I agree with a number of comments on this topic. I’ve been a realtor in south O.C. since 1986 and have some more input. With regards to condo purchases, I’m seeing numerous headwinds. Many lenders are shying away from lending to condo tracts due to association and PMI constraints. Fha will not lend if the h.o.a. is not properly funded, if the non owner / owner occupancy rate is to high and a number of other reasons. Consequently, we’ve seen many tracts lose their fha designations. Even if your not an fha purchaser, this will obviously bring downward pressure on prices. For conforming buyers with 10-15% down you need a fico score north of 720 and even then your going to pay a high PMI premium. So that means that many condo projects are left with 20% down buyers. I’ve seen a number of investors who jumped in too early in the last few months who also didn’t properly account for rental price decreases. Many of these have languished on the market as they slowly decreased their rents. Look for areas that were built during the bubble periods i.e. Quail whatever, Ladera and Talega to be hit disproptionally hard during the downturn.
These associations will be hit especially hard by h.o.a defaults and foreclosures. I tell investors looking at condos that we’re probably at least 2 years away from having any consideration for investment. As an aside, you guys are generally right not to listen to any of the B.S. spewed by realtors.

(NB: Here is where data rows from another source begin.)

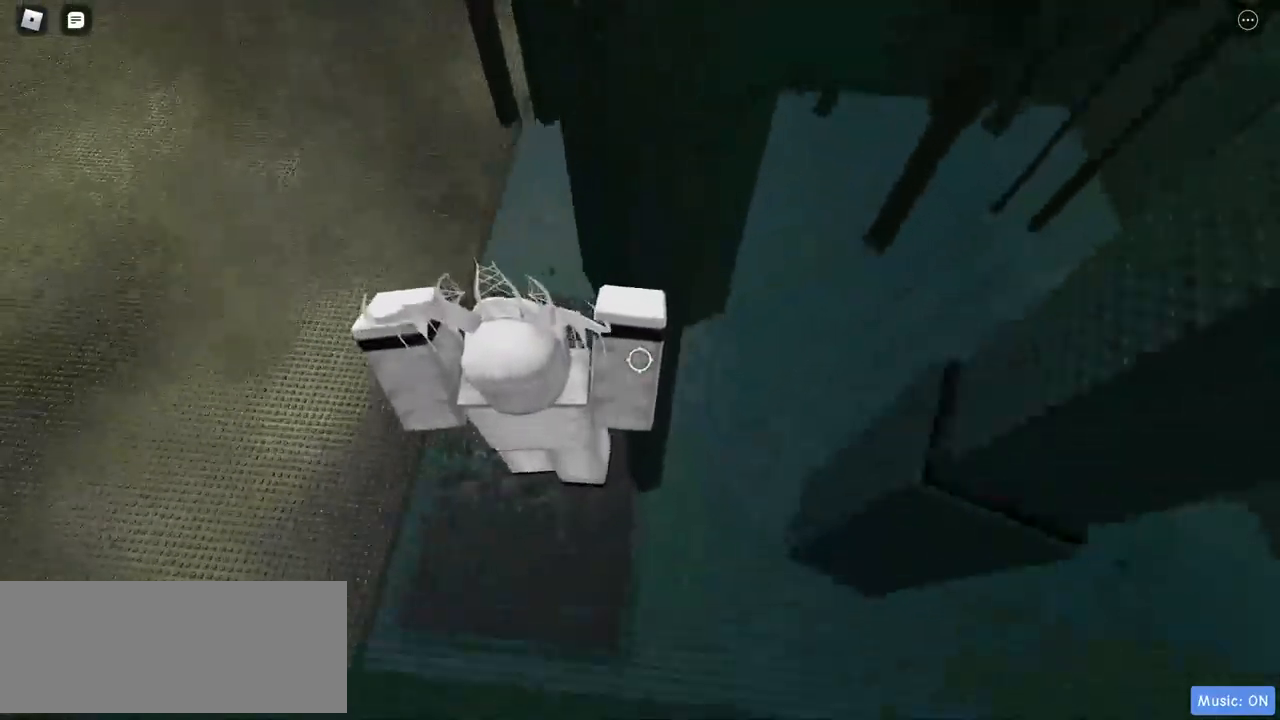
{"keys": ["w"], "mouse": [], "events": [[300, "mouse_right", "up"], [433, "d", "up"]]}
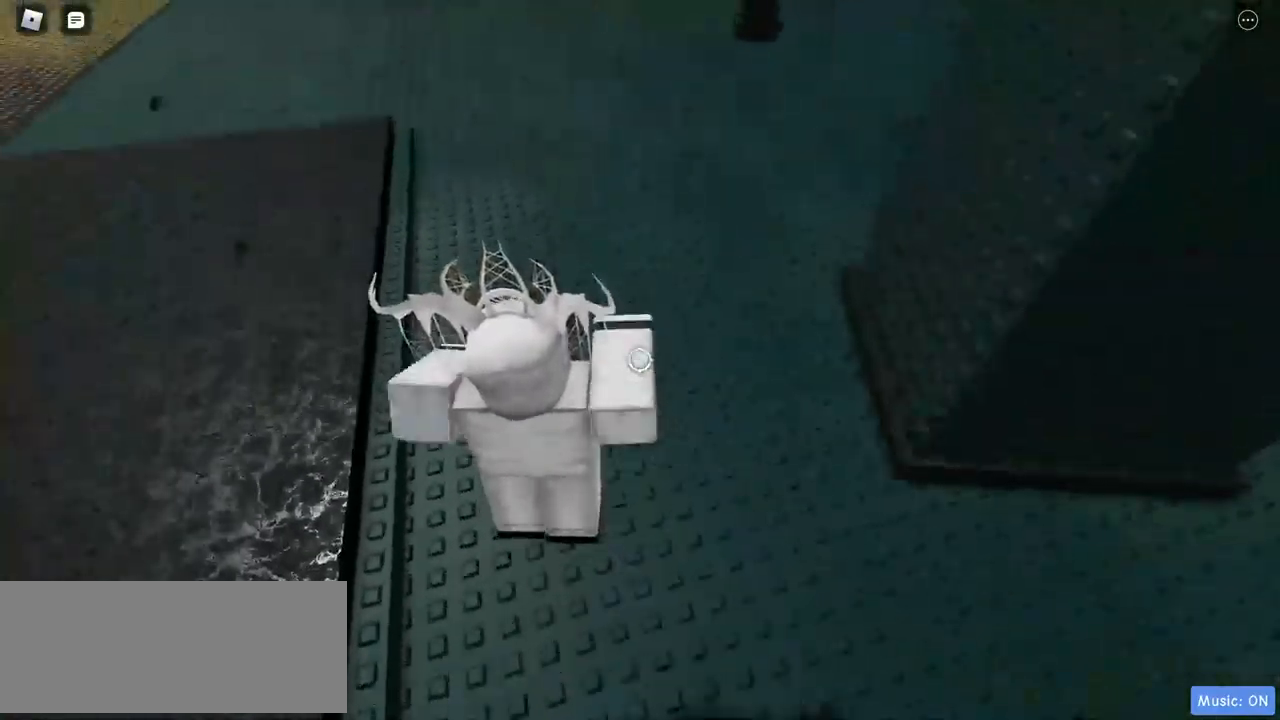
{"keys": ["w"], "mouse": [], "events": [[200, "a", "down"], [400, "a", "up"]]}
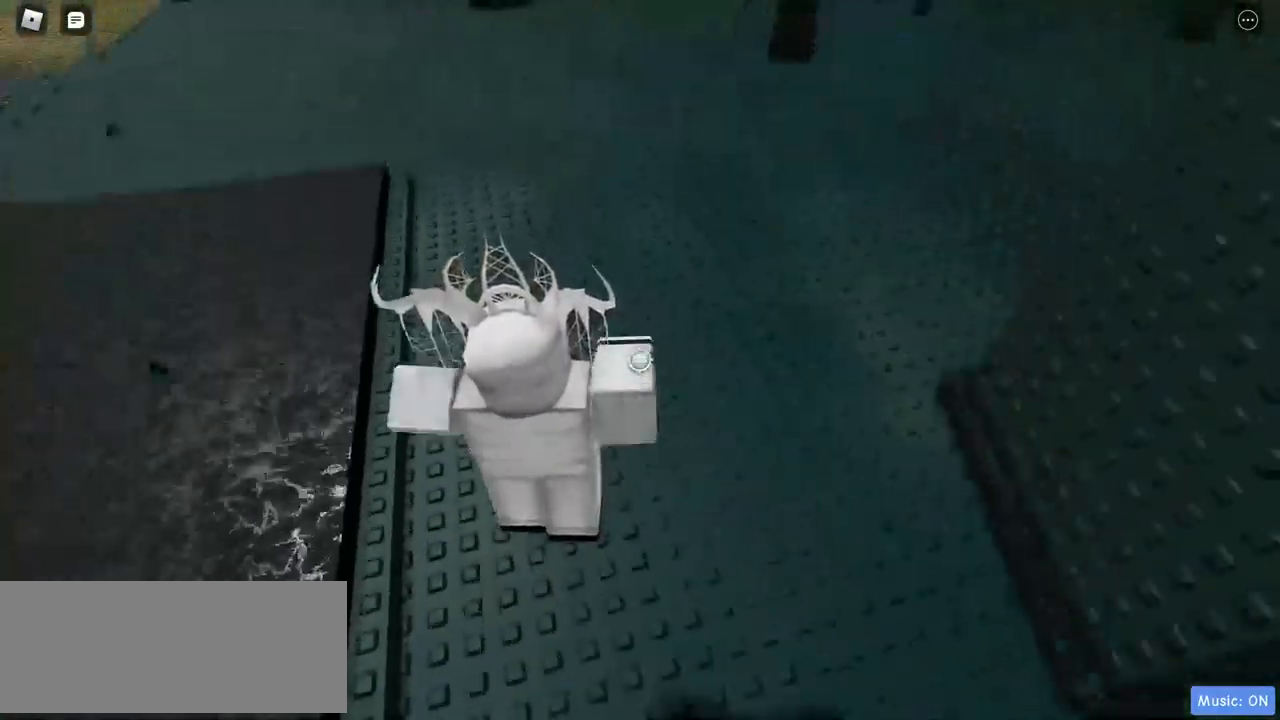
{"keys": ["a", "w"], "mouse": [], "events": [[450, "a", "down"]]}
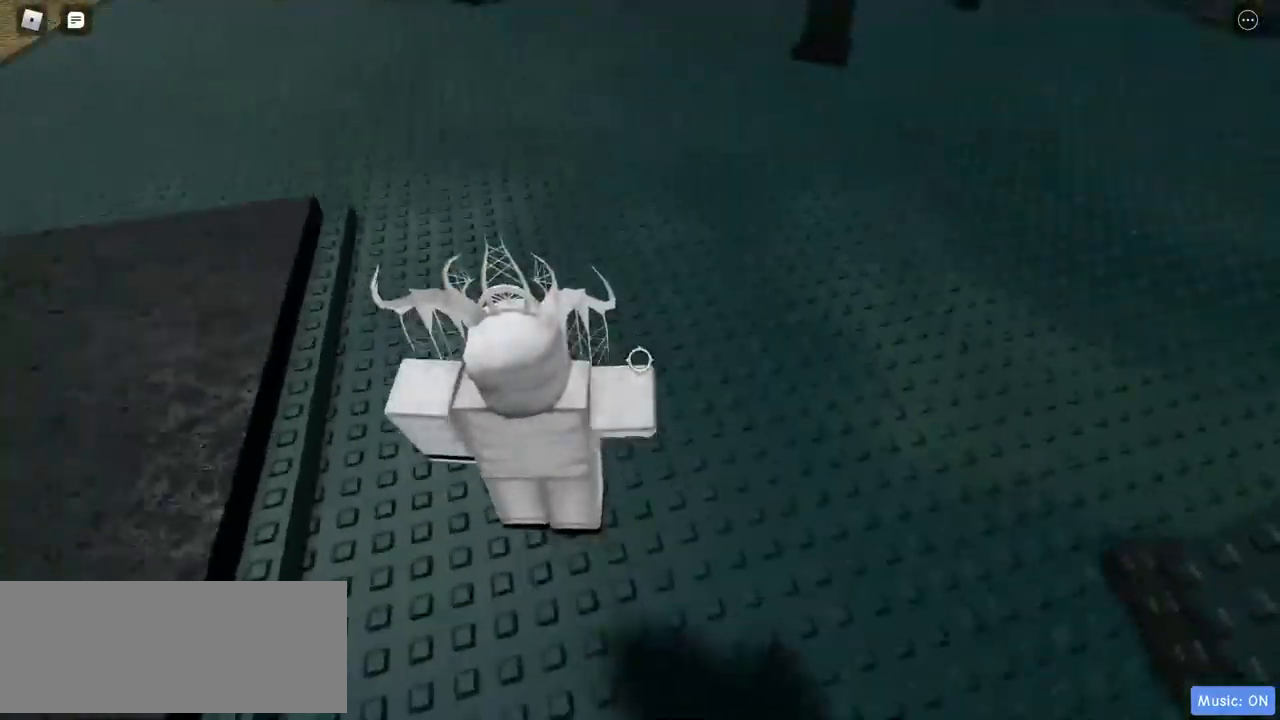
{"keys": ["a", "w"], "mouse": [], "events": [[183, "a", "up"], [467, "a", "down"]]}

It’s because of sites like these and other bubble blogs that I sold my homes in O.C. three years ago. Keep up the good work!
A report from the Bloomberg.com today : housing-Prices will continue decline until 2011
Off Topic:
I’m not into Real-Estate so I have no idea what this means but I bet some of you do. Why are apartment rentals at historic lows? If people are not buying houses & not renting apartments where are the living?
http://news.yahoo.com/s/nm/20090708/ts_nm/us_realestate_usapartments
Use common sense, invest in strong demand and short supply. For now, California housing isn’t either one of those. In times of recession people must go where the work is, thats where profits will be made on housing.